With Uncle Sam in a financial bind, he appears to be going after wealthier tax cheats to scrape together money to pay the bills. The Internal Revenue Service is increasingly auditing the rich, reveals one of the statistics in the 2009 Data Book recently released by the agency. In particular, reviews of filings by people with incomes between $1 million and $5 million were up by about a third in the period between Oct. 1, 2008, and Sept. 30, 2009.
The agency writes that it collected a total of more than $1.9 trillion in taxes, net of refunds, during this period and processed more than 236 million returns.

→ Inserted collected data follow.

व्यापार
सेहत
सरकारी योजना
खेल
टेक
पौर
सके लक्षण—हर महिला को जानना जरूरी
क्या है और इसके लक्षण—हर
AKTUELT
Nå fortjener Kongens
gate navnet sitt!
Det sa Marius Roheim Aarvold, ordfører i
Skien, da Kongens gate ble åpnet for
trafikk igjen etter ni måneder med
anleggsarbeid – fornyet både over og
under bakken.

"The 2009 results show our emphasis on higher-income individuals," IRS spokesman Bruce I. Friedland told The New York Times. "We will continue to focus our enforcement efforts on high-income taxpayers, particularly those hiding their assets overseas."

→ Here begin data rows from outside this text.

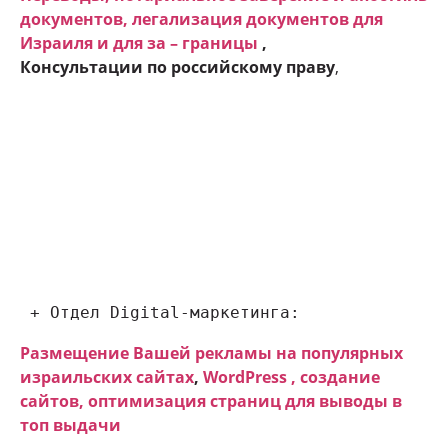
документов, легализация документов для
Израиля и для за – границы
,
Консультации по российскому праву
,
 + Отдел Digital-маркетинга:
Размещение Вашей рекламы на популярных
израильских сайтах
,
WordPress , создание
сайтов, оптимизация страниц для выводы в
топ выдачи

The increased scrutiny of the affluent is only natural because a wealthy individual is likely to yield more penalties for a tax violation than a poor one. But the IRS is almost certainly thinking beyond those dollars and cents.
Piercing Swiss Banking Secrecy
An example of how the IRS is extending its reach is its aggressive approach to offshore tax havens. In June 2008, Swiss bank UBS (UBS) nearly lost its ability to do business in the U.S. when authorities found out that it had participated in hiding client assets in its private bank in Switzerland. American officials pressed UBS for data on 20,000 customers.

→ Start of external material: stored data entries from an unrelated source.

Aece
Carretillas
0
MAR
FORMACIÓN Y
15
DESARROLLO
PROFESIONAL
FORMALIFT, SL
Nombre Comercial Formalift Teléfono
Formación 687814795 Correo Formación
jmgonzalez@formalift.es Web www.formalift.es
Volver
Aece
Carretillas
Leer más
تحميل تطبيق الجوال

In February 2009, after a U.S. Justice Department investigation, UBS paid the U.S. $780 million in fines for helping some of its customers avoid taxes. The event caused friction between the Swiss and American governments as the European nation fought to keep data held by its banks secret.
The bottom line is clear: The IRS needs money. Receipts from individuals are down because of the recession. That helps fuel the growing federal deficit.
The wealthy are more adroit than the middle classes at hiding assets. That means the effort it takes to uncover fraud among the well-to-do is difficult. But the agency must be convinced that for every $1 it spends on investigating people with incomes between $1 million and $5 million, it get much more than the $1 in return.